→ INSTRUCTIONS TO FOLLOW: Reproduce the forum post about Trobalt word for word, in full.
BEGIN SELECTED TEXT
Re: Anyone tried Trobalt (retigabin)?

PostPosted: August 21st, 2014, 8:04 pm
by Little Lost

Well worded summary of axonal hyperexcitability due to impaired potassium channels. This impairment can be due to one of hundreds of mutations, or through lack of chaperone proteins, or via the generation of auto antibodies against voltage gated potassium channel I.e. the VGKC antibodies that bfsburger talked about on this forum in the past......however all roads lead to Rome and the end result is an intrinsic membrane hyperexcitability of the motor neuron, possibly enhancing oxidative stress.

The proposed use of ion channel modulators such as trobalt as neuroprotective agents is exciting and very logical.

I went in June with Professor Eggan's paper to my neuro just for his thoughts on some of the issues it raises. I would never have got the drug as it is only licenced in the UK for the treatment of epilepsy.

So you are going to try it ????????

Two things I would consider which you may have already thought of.
END SELECTED TEXT
BEGIN GIVEN ENTRIES
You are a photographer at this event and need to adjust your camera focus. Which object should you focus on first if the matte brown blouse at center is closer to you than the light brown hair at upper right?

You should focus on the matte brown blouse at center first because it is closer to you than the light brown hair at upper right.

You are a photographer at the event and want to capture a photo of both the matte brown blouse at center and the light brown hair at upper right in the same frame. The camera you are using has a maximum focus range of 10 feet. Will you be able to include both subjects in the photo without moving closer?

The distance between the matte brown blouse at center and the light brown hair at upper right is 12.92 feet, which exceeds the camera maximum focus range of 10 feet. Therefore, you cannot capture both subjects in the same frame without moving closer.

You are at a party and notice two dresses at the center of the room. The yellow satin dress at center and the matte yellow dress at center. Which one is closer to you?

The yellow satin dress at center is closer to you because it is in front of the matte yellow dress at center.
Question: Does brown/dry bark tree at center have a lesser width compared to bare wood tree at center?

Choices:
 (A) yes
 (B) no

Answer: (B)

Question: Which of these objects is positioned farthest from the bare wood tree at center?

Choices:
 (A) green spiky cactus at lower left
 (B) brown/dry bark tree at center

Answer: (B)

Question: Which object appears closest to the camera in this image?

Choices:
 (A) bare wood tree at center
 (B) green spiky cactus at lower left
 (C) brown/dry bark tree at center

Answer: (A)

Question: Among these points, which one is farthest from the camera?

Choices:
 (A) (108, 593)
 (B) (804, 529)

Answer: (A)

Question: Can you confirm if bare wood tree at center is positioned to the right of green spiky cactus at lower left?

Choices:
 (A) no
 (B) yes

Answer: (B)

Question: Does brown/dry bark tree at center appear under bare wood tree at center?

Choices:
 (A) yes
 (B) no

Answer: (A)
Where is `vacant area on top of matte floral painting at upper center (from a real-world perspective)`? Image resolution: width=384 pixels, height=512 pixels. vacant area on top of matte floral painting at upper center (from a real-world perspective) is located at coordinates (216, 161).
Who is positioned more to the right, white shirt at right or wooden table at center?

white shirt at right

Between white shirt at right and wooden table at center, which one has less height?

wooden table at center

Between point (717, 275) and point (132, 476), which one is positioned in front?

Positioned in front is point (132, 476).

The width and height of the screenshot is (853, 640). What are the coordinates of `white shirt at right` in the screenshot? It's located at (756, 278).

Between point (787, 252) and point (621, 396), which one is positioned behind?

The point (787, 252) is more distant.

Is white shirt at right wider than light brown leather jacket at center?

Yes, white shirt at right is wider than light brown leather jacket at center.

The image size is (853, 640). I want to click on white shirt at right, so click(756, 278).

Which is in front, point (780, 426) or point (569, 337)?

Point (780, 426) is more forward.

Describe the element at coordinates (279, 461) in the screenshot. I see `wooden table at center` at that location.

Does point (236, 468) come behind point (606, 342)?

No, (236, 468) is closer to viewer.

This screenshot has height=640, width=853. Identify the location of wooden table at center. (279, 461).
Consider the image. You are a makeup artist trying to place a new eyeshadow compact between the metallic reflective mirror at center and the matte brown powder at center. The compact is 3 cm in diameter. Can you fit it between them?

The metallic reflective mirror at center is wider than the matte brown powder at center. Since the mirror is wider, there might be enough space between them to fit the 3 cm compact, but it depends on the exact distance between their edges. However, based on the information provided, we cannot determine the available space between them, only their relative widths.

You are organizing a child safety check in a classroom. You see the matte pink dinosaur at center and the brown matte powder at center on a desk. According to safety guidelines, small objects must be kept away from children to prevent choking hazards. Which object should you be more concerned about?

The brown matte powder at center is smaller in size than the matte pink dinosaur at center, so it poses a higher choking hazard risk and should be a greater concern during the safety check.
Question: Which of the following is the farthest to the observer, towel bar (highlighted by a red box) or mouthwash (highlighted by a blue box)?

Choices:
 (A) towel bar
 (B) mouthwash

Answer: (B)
END GIVEN ENTRIES
BEGIN GIVEN ENTRIES
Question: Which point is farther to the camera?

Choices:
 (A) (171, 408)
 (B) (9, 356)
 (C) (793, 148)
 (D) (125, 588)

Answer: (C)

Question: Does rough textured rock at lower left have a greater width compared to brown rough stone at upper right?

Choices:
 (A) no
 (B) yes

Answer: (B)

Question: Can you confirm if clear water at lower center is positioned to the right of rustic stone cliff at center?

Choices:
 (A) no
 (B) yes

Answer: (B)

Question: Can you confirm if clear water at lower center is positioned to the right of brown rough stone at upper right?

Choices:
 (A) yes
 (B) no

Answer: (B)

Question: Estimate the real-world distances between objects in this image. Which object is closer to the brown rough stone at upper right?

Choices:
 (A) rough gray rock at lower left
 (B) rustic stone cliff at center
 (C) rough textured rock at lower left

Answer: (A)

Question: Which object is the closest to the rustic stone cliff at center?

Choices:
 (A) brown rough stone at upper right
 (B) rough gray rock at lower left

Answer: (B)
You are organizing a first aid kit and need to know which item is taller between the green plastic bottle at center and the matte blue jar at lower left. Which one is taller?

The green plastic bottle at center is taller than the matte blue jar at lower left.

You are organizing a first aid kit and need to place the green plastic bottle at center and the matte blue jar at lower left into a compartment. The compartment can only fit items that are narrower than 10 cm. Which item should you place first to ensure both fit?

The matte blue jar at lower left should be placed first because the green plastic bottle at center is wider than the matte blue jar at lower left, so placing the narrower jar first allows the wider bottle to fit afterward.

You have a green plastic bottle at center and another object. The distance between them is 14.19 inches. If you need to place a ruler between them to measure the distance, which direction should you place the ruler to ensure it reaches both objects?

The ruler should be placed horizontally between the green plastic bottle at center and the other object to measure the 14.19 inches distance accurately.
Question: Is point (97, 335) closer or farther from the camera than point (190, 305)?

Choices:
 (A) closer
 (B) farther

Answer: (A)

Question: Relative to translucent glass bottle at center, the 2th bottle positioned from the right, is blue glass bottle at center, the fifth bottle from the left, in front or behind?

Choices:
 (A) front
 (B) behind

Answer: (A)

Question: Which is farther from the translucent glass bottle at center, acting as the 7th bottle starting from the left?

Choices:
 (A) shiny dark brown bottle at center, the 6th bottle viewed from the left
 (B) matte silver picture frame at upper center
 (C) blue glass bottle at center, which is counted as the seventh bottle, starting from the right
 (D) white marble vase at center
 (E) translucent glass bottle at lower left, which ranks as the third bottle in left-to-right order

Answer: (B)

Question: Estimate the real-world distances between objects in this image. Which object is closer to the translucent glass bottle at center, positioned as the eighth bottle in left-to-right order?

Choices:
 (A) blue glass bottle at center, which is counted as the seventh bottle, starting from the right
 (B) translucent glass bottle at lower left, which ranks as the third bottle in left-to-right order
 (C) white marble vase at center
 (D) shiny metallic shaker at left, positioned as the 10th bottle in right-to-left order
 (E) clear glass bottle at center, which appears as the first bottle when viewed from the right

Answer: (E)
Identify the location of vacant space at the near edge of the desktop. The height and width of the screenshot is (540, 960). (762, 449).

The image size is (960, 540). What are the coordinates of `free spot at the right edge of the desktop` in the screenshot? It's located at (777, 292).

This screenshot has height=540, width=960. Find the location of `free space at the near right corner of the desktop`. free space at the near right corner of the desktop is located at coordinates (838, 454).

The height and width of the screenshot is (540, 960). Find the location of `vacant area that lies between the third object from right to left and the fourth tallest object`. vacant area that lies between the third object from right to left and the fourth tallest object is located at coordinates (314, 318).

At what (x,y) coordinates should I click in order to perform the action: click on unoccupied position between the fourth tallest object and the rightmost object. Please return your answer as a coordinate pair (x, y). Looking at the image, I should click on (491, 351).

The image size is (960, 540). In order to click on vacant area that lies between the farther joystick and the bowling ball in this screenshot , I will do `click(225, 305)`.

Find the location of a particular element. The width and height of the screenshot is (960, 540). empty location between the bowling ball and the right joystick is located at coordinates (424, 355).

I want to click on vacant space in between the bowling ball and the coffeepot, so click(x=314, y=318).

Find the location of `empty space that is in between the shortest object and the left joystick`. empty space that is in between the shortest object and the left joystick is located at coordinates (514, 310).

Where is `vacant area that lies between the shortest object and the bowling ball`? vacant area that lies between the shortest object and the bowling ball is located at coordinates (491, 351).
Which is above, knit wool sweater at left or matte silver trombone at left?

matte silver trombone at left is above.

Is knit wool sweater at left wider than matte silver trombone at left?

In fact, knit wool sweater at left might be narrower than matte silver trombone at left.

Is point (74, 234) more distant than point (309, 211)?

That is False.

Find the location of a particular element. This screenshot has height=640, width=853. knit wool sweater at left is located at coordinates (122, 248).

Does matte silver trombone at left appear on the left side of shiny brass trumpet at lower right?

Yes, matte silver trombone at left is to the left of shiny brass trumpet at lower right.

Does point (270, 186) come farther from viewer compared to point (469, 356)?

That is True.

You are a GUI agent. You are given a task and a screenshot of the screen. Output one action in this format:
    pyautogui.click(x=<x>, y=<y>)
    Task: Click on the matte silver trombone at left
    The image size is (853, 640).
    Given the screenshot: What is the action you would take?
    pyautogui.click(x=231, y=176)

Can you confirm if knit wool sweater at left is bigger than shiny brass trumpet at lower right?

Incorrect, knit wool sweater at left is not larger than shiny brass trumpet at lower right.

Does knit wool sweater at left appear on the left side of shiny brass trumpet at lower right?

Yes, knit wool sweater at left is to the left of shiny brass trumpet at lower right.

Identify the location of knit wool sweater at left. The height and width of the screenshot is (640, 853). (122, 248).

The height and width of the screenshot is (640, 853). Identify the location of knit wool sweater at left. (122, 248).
END GIVEN ENTRIES
BEGIN GIVEN ENTRIES
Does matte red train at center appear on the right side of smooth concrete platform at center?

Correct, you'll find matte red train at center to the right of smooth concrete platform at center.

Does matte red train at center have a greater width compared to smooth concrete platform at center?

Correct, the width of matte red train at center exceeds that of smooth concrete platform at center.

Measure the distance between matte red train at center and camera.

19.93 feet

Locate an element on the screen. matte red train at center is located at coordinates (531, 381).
END GIVEN ENTRIES
→ RESPONSE TO THE EXERCISE:
Re: Anyone tried Trobalt (retigabin)?

PostPosted: August 21st, 2014, 8:04 pm
by Little Lost

Well worded summary of axonal hyperexcitability due to impaired potassium channels. This impairment can be due to one of hundreds of mutations, or through lack of chaperone proteins, or via the generation of auto antibodies against voltage gated potassium channel I.e. the VGKC antibodies that bfsburger talked about on this forum in the past......however all roads lead to Rome and the end result is an intrinsic membrane hyperexcitability of the motor neuron, possibly enhancing oxidative stress.

The proposed use of ion channel modulators such as trobalt as neuroprotective agents is exciting and very logical.

I went in June with Professor Eggan's paper to my neuro just for his thoughts on some of the issues it raises. I would never have got the drug as it is only licenced in the UK for the treatment of epilepsy.

So you are going to try it ????????

Two things I would consider which you may have already thought of.